SPÖ und ÖVP wollen Kriegsbeil begraben. Nach der Aufregung über ein manipuliertes Foto und eine Pressekonferenz wollen SPÖ und ÖVP in St. Valentin künftig im Sinne der Bürger sachlich zusammenarbeiten.

Von Ingrid Vogl. Erstellt am 14. Mai 2019 (03:23)
Gemeinde
Stadtrat Patrick Hagmüller, Vizebürgermeister Ferdinand Bogenreiter, Bürgermeisterin Kerstin Suchan-Mayr (alle SPÖ), Stadtparteiobmann Michael Purkarthofer, Stadtrat Karl Bunzenberger sowie Stadtrat Andreas Pum (alle ÖVP) beim Parteiengespräch im Stadtamt.

Ziemlich dicke Luft herrschte in den letzten Wochen zwischen SPÖ und ÖVP. Auslöser war ein retuschiertes Foto, das mit einer SPÖ-Aussendung zur Neugestaltung des Franz-Forster-Platzes verschickt wurde.

Es folgte eine Pressekonferenz der ÖVP, deren einziges Thema die Arbeitsweise des politischen Konkurrenten war. Nicht gerade die besten Voraussetzungen für ein gemeinsames Auftreten, das beim Spatenstich für das Projekt am Franz-Forster-Platz am Dienstag notwendig ist.

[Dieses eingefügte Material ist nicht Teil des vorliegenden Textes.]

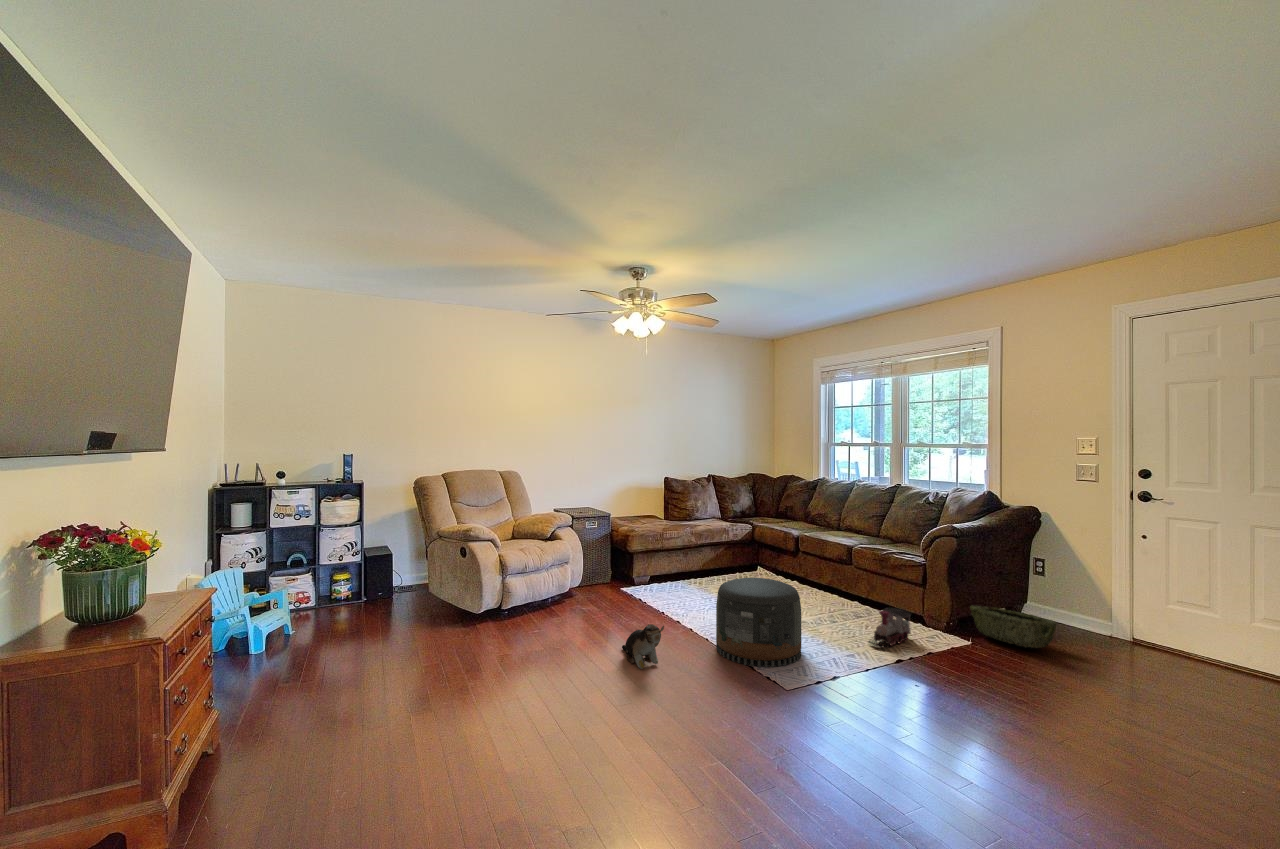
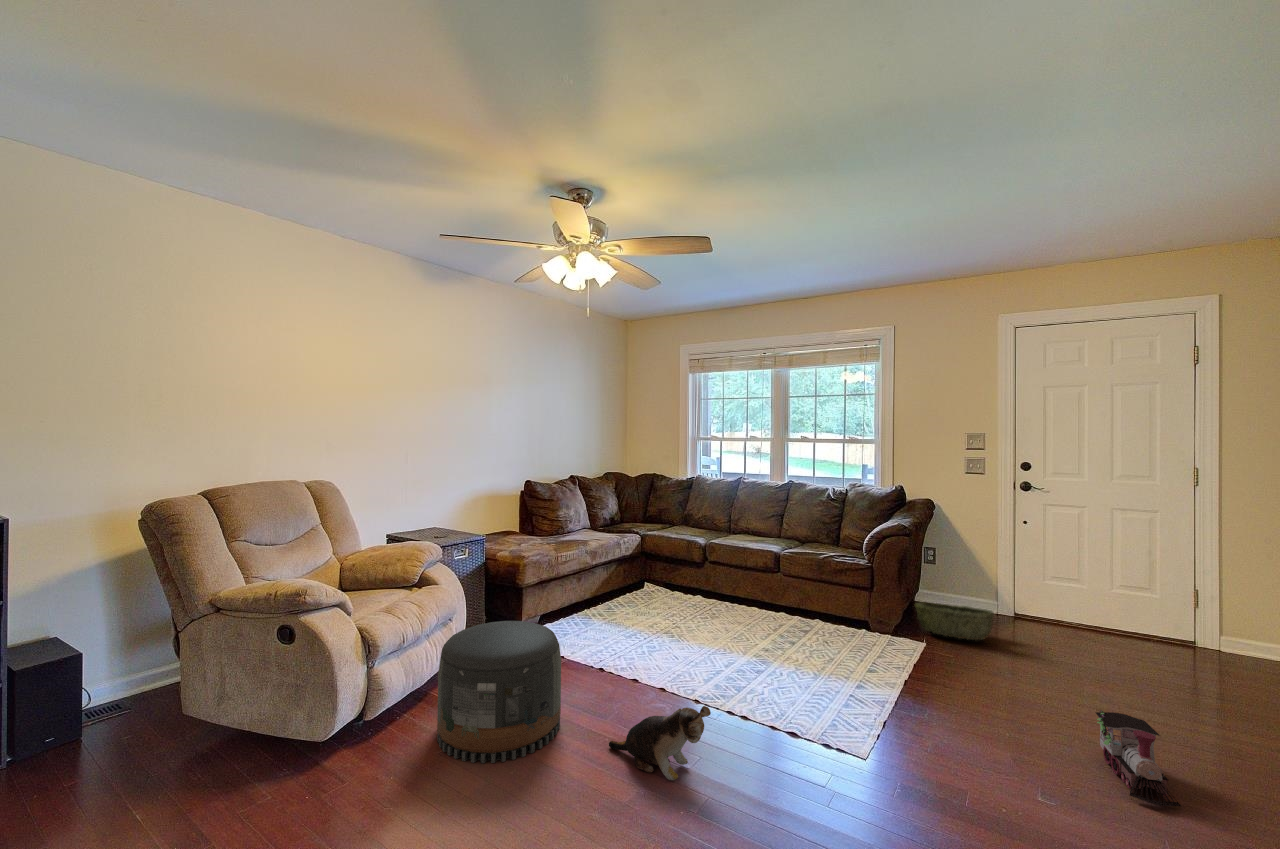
pouf: present [716,578,801,667] -> present [437,621,561,763]
toy train: present [868,608,911,648] -> present [1096,710,1181,807]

Dies war mit ein Grund, dass die Stadtparteiobmänner Thomas Hagmüller (SPÖ) und Michael Purkathofer (ÖVP) zu einem klärenden Gespräch ins Stadtamt luden. „Das Ganze war in einer Dreiviertelstunde erledigt. Wir waren uns einig“, erklärt Hagmüller, dass eine gemeinsame Basis für zukünftige Zusammenarbeit gefunden wurde.

Für beide Parteien steht fest, dass wesentliche Projekte wie Veranstaltungszentrum, Hochwasserschutz oder Umfahrung nur mit gemeinsamer Anstrengung bewältigt werden können.